El Salvador’s long-term foreign-currency Issuer Default Rating (IDR) that was previously at B- grade has been downgraded into the “junk grade,” according to Fitch Ratings. The American credit rating agency is one of the Big Three, alongside Moody’s and Standard & Poor’s (S&P).

“The adoption of Bitcoin as legal tender has added uncertainty about the potential for an IMF program that would unlock financing for 2022-2023,” the Fitch Rating report said.

The International Monetary Fund (IMF) had expressed its concerns on El Salvador’s economic stability in November last year.

“Given Bitcoin’s high price volatility, its use as a legal tender entails significant risks to consumer protection, financial integrity, and financial stability. Its use also gives rise to fiscal contingent liabilities. Because of those risks, Bitcoin should not be used as a legal tender,” the IMF had said at the time.

IMF’s opinion did not sit well with the authorities of El Salvador. Alejandro Zelaya, the Treasury Minister of El Salvador angrily rejected IMF’s recommendation to drop Bitcoin as legal tender earlier this month.

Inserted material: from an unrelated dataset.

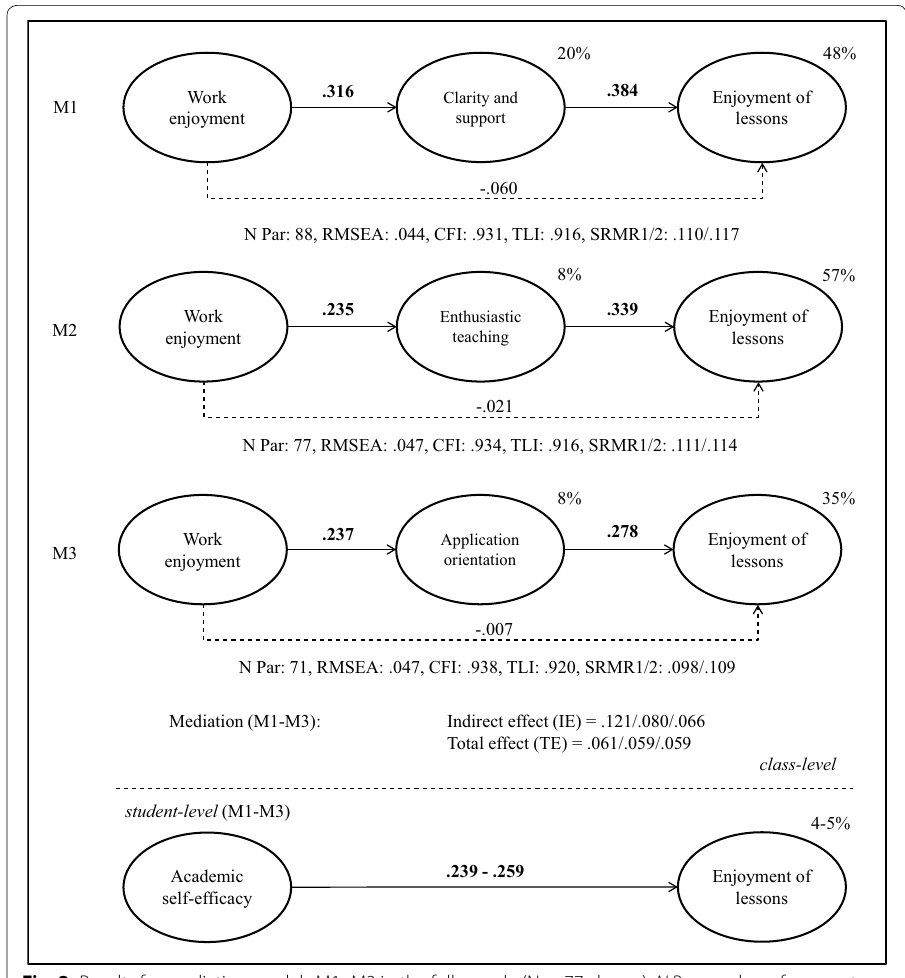
Fig. 2 Results for mediation models M1–M3 in the full sample (N RMSEA Root Mean Square Error of Approximation, CFI Comparative Fit Index, TLI Tucker Lewis Index, SRMR Standardized Root Mean Square Residual, SRMR1 SRMR within, SRMR2 SRMR between, values above ellipses: R 2 . Coefficients larger than the cut-off (>.200) are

The global financial organisation, that has 90 countries as its members, had suggested El Salvador to dissolve its $150 million (roughly Rs. 1,120 crore) trust fund of legalised Bitcoin and return any of those unused funds to its treasury.

The trust fund was intended to allow the automatic conversion of Bitcoin to US dollars in order to encourage people wary of adopting the highly volatile digital currency.

“El Salvador faces increasing risks from high and growing financing needs in 2022-2023. Fitch estimates total financing needs of $4.85 billion (roughly Rs. 36,575 crore) in 2022 (16 percent of GDP), rising to $5.4 billion (roughly Rs. 40,720 crore) in 2023 (18 percent of GDP),” the report noted.

The country might now hold over 1,500 Bitcoins in its reserve, exceeding $65 million (roughly Rs. 490 crore) in value. The current trading price of Bitcoin is $43,415 (roughly Rs. 33 lakh) on international exchange CoinMarketCap.

From establishing Bitcoin ATMs to creating a government-backed Bitcoin wallet called Chivo for Salvadorans, Bukele has been bringing initiatives focussed on expanding crypto acceptances and use cases in his country.